I hope that Mr. L.K. Advani reads this post. Now I understand how it is that there is public disdain for politicians in India. We follow the Westminster system of democracy. Change the names and numbers in this extract from an article in The Independent, and we can say the same things about many of our worthies in the government and in the opposition in our parliament.
“Politicians find themselves enveloped in public disapproval. One new MP told a colleague that the hardest part of the job was coping with the disdain of the public. A cabinet minister had remarked: “Out there, they think we are self-serving shits.” Why is this? And is it an unavoidable consequence of our system of parliamentary democracy?”
“Unfortunately, for some years now our political system has propelled a stream of incompetents into high office. Note what Chris Mullin, the former Labour MP, said of John Prescott in his recently published diaries when he was one of the great man’s junior ministers. “4 January 2000. The JP of the new millennium is unchanged. Still interfering in every pettifogging little decision. Nothing too trivial to command his attention… except, of course, the big picture.”
“The primary reason for the poor quality of government ministers is that, in our system of government, they are selected exclusively from members of the majority party in Parliament, a small pool of just 300 or so people who have mastered political marketing and self-promotion – and not much else. As a result, only rarely will the secretaries of state have the attributes required for running their departments, which are complex organisations. Mr Cable was an economist before entering politics. Mr Cameron worked in the Conservative Party’s research department and then in public relations. Mr Clegg was a European civil servant.
“Yet we, who complain so bitterly about the quality of our elected representatives, control the entrance gate into the Palace of Westminster. Every one of the 650 MPs we affect to despise must come before us and seek our support at successive general elections. We could, if we wished, insist that our candidates had done something worthwhile with their lives before being elected to Parliament.

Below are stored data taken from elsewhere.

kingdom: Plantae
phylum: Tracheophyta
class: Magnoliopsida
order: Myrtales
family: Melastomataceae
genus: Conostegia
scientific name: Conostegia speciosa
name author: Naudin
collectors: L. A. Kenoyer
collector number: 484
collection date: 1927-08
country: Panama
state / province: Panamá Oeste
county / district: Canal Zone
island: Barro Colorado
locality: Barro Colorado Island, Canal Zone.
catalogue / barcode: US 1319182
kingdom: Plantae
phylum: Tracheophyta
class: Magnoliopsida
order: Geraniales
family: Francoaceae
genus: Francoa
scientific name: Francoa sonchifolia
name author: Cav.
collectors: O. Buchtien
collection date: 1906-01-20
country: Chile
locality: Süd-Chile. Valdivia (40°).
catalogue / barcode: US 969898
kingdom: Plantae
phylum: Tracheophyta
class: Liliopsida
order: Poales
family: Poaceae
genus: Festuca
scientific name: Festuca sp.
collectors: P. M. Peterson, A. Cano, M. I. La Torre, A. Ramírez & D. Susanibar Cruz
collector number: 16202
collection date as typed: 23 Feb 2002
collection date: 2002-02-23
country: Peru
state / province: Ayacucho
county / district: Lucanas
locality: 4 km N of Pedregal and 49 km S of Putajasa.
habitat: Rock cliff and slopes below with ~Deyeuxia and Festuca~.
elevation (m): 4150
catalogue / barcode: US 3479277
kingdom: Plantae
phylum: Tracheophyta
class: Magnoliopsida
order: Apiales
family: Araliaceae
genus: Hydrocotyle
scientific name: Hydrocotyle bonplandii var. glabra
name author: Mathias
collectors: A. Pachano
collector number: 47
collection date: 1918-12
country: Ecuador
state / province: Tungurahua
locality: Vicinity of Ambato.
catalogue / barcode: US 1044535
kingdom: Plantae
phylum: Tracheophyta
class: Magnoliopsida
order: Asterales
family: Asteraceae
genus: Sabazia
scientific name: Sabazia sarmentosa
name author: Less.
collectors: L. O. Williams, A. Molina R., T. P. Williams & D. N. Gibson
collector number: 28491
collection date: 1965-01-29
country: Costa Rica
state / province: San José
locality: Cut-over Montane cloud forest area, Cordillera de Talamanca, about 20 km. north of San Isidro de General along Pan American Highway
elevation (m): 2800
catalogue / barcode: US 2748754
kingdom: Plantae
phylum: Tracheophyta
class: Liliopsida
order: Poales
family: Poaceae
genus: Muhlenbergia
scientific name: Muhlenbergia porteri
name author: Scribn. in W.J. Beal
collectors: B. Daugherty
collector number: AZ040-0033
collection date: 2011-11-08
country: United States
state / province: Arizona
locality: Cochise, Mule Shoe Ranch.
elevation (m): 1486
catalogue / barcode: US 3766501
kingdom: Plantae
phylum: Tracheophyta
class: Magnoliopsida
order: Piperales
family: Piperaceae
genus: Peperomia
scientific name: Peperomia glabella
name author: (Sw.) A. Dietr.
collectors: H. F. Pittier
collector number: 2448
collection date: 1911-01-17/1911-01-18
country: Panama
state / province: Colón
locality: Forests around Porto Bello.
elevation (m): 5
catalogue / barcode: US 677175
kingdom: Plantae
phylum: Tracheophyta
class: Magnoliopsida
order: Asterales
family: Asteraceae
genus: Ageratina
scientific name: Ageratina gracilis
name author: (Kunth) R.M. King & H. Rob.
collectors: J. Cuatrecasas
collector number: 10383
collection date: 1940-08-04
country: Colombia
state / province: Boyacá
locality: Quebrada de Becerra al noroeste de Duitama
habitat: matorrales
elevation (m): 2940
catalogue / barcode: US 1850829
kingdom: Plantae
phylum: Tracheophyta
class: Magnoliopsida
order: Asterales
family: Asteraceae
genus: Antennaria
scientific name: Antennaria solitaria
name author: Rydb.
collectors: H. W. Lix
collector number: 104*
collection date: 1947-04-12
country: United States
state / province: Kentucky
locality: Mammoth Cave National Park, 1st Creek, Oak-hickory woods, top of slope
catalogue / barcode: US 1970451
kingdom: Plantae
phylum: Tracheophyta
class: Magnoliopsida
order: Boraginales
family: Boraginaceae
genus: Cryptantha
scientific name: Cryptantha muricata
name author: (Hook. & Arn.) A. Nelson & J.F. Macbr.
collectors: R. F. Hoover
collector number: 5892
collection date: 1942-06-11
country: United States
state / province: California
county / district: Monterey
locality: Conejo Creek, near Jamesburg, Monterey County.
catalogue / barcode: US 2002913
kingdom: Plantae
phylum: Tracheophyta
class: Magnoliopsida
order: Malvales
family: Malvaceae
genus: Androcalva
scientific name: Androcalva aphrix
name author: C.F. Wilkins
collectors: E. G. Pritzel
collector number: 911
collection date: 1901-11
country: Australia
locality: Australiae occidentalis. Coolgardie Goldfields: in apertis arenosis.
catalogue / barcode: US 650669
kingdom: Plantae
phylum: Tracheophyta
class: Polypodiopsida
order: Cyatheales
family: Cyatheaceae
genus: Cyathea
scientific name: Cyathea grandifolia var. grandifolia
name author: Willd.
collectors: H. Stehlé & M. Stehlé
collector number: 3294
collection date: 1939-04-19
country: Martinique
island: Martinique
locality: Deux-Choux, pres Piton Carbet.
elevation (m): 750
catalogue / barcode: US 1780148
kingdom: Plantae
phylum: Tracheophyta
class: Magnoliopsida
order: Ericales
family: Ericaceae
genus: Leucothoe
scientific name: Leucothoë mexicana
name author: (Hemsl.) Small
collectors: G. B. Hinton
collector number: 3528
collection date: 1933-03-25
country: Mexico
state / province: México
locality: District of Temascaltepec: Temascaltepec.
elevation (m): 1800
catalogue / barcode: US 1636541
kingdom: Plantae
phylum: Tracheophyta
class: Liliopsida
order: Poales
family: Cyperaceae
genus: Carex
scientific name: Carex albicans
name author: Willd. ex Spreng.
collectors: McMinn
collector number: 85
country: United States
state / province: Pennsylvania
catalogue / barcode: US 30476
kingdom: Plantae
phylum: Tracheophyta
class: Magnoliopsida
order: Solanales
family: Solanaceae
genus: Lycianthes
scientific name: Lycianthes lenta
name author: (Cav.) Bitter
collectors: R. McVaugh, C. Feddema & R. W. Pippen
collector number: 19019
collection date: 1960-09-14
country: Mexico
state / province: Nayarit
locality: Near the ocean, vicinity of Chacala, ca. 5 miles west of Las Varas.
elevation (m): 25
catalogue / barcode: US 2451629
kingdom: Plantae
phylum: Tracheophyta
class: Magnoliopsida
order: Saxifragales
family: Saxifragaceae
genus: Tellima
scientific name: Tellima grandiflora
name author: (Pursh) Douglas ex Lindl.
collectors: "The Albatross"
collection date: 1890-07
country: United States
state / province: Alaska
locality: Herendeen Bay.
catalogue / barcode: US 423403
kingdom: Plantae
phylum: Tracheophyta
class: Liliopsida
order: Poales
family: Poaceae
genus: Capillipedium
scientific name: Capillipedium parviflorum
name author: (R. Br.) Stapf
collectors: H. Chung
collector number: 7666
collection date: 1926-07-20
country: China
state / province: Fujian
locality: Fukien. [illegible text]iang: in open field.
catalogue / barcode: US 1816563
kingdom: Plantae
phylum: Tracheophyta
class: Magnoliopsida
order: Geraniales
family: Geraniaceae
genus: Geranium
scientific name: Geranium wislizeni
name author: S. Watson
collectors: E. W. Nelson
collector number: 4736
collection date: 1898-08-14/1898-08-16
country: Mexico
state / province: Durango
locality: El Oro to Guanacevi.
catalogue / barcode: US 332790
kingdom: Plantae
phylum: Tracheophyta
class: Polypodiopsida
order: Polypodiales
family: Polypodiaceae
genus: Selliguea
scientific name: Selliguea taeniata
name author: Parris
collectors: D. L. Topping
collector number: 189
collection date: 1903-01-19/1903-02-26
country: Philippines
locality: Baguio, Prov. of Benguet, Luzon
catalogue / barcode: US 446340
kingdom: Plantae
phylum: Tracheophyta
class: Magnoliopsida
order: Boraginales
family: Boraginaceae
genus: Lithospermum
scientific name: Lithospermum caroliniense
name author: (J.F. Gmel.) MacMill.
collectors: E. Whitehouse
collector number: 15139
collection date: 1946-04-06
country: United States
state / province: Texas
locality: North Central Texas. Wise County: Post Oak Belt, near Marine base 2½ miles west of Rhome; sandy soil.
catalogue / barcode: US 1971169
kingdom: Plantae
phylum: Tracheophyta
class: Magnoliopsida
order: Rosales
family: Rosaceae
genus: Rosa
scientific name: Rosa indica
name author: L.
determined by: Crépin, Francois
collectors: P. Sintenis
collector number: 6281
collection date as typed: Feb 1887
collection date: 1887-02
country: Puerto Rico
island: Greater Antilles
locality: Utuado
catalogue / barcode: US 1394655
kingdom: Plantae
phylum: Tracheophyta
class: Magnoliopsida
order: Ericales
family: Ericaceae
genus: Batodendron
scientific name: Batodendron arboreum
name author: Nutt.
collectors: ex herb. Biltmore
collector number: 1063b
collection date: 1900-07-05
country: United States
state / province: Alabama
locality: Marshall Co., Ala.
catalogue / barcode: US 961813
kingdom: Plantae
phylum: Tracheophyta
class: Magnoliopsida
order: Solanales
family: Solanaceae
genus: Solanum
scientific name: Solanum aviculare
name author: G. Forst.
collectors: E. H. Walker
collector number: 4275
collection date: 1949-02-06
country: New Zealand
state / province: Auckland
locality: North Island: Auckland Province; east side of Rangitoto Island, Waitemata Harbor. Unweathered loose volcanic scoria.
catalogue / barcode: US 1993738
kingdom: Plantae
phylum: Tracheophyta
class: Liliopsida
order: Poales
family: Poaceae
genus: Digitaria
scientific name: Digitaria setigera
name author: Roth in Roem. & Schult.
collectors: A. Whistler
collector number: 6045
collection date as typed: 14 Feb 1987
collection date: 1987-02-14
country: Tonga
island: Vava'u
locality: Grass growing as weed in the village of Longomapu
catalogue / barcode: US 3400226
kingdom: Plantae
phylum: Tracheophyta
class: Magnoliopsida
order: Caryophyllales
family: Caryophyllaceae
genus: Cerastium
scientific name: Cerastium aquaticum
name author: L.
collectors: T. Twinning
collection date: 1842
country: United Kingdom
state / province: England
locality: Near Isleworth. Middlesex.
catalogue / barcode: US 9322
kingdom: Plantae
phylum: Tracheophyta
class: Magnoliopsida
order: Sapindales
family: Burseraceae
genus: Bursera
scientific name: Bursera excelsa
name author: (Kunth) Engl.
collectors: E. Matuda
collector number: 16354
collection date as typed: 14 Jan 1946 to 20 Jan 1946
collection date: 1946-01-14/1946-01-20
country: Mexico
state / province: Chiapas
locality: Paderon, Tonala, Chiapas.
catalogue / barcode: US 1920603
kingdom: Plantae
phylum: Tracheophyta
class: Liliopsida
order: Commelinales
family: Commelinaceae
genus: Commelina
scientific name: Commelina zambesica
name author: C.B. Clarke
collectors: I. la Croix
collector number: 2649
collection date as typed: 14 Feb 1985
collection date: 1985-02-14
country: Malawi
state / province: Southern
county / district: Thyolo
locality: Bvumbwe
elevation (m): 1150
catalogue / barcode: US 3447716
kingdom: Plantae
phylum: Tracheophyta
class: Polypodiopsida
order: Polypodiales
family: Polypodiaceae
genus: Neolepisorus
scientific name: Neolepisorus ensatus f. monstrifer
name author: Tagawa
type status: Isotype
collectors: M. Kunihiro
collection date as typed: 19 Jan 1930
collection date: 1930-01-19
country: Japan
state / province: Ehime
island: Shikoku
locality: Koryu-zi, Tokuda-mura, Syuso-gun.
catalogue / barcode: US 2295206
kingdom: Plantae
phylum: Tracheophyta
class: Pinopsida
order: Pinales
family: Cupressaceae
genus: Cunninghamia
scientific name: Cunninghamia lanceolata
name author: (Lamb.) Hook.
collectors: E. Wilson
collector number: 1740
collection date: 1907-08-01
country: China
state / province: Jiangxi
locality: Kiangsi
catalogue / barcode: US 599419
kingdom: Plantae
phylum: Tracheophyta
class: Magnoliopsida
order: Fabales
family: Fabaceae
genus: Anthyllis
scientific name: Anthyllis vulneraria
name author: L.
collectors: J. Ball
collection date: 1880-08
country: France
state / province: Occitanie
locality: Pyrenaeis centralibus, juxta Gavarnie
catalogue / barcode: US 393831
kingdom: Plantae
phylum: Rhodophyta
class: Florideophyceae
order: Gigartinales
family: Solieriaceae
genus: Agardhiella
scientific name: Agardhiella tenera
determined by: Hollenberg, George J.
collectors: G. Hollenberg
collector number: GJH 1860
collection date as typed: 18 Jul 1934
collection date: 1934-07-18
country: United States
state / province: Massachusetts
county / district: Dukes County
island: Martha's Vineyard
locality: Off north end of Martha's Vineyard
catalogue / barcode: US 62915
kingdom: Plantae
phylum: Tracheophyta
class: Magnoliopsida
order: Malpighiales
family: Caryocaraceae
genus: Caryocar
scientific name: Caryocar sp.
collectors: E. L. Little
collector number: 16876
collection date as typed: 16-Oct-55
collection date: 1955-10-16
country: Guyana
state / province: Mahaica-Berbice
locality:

“I tried to follow this principle at the general election last May. I used local knowledge, I studied the candidates’ leaflets, I scrutinised their websites and I watched their videos with only one end in mind: to choose the person most likely to raise the quality of the House of Commons regardless of party. It wasn’t easy because the candidates revealed very little about themselves. But this is where the job of getting a better House of Commons and better governments has to start. Only then might we stop thinking of MPs as “self-serving shits”.